▶ WHAT TO DO
Nothing but the lines from the one containing "15px; font-style: italic;" through the one containing "813,4 L 924,5", both included, should be given again, each exactly as written below.

Stored data entries:
=== Section Start ===

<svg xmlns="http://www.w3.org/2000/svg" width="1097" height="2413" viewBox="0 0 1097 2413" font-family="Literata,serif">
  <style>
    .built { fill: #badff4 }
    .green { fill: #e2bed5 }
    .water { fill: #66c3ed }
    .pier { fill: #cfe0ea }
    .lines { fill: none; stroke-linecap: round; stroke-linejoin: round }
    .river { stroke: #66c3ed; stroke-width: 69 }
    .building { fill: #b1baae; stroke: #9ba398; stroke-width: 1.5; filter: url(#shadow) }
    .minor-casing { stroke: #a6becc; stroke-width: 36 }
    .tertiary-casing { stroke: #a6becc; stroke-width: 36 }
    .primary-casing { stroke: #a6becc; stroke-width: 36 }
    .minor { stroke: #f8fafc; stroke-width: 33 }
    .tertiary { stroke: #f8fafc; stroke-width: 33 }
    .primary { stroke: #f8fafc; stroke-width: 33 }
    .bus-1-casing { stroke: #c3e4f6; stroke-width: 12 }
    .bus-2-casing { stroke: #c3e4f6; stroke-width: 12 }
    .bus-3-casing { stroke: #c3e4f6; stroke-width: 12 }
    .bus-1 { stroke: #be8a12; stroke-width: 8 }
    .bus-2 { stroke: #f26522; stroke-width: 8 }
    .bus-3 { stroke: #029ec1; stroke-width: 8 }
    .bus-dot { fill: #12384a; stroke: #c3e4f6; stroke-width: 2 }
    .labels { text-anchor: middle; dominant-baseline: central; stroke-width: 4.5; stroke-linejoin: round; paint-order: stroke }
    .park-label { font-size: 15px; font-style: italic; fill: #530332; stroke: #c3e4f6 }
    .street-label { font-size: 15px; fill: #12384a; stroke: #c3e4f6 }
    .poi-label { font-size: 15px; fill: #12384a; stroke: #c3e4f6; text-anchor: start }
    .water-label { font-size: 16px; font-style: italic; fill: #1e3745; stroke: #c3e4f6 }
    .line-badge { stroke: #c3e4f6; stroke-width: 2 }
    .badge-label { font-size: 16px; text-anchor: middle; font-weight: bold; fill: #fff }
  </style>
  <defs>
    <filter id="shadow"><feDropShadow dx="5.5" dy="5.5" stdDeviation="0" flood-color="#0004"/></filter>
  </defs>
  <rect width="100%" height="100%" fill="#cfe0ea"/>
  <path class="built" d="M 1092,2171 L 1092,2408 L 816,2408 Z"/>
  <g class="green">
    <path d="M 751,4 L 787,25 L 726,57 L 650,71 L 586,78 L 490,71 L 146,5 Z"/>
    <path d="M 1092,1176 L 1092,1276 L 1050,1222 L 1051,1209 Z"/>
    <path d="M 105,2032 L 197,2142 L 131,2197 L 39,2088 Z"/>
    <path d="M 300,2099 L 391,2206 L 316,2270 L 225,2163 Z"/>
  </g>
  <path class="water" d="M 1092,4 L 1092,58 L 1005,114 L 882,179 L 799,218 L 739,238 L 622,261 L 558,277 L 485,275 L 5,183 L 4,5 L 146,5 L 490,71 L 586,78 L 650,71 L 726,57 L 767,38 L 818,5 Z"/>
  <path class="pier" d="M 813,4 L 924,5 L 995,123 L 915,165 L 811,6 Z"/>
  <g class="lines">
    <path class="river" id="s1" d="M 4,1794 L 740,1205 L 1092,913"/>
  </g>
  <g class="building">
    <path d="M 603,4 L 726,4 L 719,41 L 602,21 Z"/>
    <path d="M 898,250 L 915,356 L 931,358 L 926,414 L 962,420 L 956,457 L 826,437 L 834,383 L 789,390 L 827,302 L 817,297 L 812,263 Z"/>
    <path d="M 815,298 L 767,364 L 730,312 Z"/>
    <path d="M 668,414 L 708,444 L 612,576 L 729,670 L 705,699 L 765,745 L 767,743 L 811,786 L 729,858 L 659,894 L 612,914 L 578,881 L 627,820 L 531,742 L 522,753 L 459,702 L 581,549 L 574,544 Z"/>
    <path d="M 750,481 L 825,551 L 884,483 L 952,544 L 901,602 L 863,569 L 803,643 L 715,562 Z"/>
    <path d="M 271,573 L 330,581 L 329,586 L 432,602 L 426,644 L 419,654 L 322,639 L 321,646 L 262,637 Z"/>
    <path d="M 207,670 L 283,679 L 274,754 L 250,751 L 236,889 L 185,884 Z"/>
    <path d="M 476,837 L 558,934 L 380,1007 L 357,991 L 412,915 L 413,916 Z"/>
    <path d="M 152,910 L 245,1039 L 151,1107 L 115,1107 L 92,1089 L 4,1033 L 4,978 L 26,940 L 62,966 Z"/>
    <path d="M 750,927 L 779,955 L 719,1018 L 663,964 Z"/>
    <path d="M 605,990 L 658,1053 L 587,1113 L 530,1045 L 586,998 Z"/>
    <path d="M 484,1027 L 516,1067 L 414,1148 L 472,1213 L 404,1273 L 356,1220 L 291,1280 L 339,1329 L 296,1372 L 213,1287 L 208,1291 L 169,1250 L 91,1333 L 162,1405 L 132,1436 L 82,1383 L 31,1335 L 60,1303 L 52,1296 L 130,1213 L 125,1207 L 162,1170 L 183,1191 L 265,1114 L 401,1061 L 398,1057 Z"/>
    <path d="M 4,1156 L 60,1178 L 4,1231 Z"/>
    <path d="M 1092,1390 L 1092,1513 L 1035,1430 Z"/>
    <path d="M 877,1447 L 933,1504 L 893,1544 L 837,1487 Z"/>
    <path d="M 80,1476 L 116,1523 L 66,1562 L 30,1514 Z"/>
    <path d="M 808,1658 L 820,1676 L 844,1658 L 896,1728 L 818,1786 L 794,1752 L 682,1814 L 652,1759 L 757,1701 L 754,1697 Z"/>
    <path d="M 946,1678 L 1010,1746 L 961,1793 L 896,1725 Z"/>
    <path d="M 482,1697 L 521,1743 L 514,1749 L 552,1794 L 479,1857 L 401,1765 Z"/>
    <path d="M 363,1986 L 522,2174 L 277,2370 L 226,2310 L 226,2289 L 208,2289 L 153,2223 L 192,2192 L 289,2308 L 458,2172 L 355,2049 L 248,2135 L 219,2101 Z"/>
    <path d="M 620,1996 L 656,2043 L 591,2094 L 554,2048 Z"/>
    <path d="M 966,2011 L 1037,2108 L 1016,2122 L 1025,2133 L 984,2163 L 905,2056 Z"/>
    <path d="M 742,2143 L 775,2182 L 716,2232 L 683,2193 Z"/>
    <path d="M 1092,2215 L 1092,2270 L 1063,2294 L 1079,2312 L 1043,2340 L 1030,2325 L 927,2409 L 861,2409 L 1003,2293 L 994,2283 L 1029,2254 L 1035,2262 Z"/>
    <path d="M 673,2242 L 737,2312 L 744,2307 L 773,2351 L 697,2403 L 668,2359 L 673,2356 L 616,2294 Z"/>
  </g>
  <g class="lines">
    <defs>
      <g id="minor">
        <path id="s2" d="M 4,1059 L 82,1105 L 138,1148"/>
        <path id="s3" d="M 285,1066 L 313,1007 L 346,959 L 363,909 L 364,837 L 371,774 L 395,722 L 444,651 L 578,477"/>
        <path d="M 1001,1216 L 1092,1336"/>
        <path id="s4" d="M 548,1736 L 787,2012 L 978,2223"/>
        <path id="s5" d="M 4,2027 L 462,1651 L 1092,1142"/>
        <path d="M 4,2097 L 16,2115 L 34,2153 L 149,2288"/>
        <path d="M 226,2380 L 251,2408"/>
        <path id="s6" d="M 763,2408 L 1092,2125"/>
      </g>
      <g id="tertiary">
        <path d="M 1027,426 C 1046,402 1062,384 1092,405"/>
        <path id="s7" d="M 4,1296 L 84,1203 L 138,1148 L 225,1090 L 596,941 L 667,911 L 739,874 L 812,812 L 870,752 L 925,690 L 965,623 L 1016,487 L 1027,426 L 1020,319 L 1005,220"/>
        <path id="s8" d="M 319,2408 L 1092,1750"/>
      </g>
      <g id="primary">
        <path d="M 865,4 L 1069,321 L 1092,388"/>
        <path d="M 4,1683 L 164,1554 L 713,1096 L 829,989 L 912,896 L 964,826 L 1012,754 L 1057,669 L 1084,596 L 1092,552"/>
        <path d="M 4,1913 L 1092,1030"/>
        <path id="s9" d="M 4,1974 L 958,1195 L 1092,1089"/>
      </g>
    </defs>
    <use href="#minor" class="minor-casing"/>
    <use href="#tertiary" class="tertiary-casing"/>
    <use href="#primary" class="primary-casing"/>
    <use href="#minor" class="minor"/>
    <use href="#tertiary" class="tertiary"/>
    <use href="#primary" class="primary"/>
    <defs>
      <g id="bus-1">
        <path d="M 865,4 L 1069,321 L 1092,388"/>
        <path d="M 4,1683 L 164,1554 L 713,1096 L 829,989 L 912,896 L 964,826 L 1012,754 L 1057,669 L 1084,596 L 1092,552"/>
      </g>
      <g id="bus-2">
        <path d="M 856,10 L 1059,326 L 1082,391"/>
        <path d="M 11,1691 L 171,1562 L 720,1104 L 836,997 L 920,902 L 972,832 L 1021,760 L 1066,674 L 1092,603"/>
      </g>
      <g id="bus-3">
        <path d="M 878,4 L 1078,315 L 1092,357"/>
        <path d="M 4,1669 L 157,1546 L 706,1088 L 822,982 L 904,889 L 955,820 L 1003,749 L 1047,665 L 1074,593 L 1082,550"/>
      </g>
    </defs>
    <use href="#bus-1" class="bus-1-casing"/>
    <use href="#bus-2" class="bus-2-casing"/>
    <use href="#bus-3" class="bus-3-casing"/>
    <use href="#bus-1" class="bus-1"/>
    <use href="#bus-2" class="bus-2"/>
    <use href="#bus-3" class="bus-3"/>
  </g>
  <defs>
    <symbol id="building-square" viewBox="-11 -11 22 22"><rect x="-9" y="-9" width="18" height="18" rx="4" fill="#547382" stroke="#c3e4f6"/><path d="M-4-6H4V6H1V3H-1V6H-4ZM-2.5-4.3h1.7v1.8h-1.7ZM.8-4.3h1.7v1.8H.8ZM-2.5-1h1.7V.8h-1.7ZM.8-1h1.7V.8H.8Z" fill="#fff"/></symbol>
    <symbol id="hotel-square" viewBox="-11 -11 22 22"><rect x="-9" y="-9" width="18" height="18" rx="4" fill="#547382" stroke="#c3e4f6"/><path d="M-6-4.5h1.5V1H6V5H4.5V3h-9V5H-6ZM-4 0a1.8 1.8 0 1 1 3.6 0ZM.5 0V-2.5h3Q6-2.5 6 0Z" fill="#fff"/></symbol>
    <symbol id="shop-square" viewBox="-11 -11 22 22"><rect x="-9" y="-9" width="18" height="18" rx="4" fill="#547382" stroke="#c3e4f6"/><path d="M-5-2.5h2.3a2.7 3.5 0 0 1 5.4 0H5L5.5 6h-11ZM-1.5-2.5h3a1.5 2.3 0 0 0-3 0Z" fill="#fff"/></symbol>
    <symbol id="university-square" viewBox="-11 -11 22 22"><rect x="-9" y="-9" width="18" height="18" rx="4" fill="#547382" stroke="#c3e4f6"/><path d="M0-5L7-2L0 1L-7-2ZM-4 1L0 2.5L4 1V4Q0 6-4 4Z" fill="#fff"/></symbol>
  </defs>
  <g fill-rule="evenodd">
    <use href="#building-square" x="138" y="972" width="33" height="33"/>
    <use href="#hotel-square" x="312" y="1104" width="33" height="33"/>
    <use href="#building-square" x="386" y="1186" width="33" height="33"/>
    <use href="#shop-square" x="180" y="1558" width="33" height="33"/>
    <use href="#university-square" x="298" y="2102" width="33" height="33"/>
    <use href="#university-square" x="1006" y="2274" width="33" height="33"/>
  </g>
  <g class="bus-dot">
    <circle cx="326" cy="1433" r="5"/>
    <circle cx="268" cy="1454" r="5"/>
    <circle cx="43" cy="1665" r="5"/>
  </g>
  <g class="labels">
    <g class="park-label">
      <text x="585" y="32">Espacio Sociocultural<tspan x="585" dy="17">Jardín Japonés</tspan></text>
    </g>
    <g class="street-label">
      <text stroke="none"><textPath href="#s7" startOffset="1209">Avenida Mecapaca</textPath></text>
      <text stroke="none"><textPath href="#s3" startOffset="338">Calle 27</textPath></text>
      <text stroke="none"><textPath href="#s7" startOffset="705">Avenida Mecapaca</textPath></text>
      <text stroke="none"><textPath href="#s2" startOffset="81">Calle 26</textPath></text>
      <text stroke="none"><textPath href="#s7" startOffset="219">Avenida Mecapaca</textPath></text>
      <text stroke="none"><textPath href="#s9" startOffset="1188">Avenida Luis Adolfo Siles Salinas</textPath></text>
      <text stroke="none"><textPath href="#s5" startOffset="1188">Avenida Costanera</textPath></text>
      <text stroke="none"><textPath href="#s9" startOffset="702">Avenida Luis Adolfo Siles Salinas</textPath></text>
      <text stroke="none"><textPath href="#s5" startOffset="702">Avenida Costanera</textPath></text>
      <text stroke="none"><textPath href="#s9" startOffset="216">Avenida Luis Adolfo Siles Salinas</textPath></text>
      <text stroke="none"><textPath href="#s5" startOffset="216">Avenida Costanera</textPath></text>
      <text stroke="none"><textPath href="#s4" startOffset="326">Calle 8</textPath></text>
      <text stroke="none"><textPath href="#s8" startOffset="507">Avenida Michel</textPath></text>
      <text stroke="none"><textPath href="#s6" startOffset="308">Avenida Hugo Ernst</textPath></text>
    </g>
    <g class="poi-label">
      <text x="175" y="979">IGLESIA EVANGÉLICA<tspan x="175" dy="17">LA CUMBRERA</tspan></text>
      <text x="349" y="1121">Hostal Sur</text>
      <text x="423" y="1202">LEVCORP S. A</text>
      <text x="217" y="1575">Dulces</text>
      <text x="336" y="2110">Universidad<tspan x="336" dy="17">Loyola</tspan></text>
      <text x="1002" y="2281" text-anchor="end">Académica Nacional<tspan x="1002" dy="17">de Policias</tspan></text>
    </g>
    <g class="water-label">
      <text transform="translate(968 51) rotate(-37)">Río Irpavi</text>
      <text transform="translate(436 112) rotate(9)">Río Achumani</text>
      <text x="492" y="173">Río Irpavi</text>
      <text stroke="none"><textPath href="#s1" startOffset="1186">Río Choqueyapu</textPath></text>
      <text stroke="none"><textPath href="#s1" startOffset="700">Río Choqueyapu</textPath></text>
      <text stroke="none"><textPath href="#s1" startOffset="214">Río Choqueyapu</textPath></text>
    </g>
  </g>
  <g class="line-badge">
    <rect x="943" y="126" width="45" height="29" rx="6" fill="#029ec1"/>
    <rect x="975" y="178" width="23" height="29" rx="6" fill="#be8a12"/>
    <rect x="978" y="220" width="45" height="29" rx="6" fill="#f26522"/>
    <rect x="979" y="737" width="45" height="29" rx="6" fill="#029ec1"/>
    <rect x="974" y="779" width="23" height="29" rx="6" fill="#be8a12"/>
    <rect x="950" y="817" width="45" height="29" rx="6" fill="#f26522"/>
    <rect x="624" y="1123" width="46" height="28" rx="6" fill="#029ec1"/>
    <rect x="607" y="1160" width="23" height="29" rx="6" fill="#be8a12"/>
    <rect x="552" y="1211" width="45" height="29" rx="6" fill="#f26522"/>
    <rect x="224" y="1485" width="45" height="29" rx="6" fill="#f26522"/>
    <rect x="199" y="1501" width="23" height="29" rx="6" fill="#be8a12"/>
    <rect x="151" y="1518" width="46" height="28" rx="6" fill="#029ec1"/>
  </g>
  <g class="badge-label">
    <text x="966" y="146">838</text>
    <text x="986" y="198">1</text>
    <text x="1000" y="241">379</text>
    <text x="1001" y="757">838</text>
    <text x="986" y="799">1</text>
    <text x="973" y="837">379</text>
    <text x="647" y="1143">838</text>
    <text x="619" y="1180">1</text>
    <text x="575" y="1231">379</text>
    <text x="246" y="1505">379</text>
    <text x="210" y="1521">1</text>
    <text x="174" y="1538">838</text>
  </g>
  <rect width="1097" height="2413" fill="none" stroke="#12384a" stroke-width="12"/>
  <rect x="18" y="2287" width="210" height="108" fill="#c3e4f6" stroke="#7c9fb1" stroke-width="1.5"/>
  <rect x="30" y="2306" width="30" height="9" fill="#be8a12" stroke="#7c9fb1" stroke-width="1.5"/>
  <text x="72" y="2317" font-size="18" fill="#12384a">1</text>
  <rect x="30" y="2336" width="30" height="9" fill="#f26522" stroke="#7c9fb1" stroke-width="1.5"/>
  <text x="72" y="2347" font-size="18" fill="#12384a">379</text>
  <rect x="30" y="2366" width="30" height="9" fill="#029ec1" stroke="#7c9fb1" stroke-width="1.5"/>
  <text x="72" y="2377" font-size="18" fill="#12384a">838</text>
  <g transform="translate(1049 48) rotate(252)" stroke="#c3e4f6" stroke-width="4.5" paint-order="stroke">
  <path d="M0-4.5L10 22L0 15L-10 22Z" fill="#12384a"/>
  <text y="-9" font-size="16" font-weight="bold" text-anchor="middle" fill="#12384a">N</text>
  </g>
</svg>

=== Section End ===

▶ SOLUTION
    .park-label { font-size: 15px; font-style: italic; fill: #530332; stroke: #c3e4f6 }
    .street-label { font-size: 15px; fill: #12384a; stroke: #c3e4f6 }
    .poi-label { font-size: 15px; fill: #12384a; stroke: #c3e4f6; text-anchor: start }
    .water-label { font-size: 16px; font-style: italic; fill: #1e3745; stroke: #c3e4f6 }
    .line-badge { stroke: #c3e4f6; stroke-width: 2 }
    .badge-label { font-size: 16px; text-anchor: middle; font-weight: bold; fill: #fff }
  </style>
  <defs>
    <filter id="shadow"><feDropShadow dx="5.5" dy="5.5" stdDeviation="0" flood-color="#0004"/></filter>
  </defs>
  <rect width="100%" height="100%" fill="#cfe0ea"/>
  <path class="built" d="M 1092,2171 L 1092,2408 L 816,2408 Z"/>
  <g class="green">
    <path d="M 751,4 L 787,25 L 726,57 L 650,71 L 586,78 L 490,71 L 146,5 Z"/>
    <path d="M 1092,1176 L 1092,1276 L 1050,1222 L 1051,1209 Z"/>
    <path d="M 105,2032 L 197,2142 L 131,2197 L 39,2088 Z"/>
    <path d="M 300,2099 L 391,2206 L 316,2270 L 225,2163 Z"/>
  </g>
  <path class="water" d="M 1092,4 L 1092,58 L 1005,114 L 882,179 L 799,218 L 739,238 L 622,261 L 558,277 L 485,275 L 5,183 L 4,5 L 146,5 L 490,71 L 586,78 L 650,71 L 726,57 L 767,38 L 818,5 Z"/>
  <path class="pier" d="M 813,4 L 924,5 L 995,123 L 915,165 L 811,6 Z"/>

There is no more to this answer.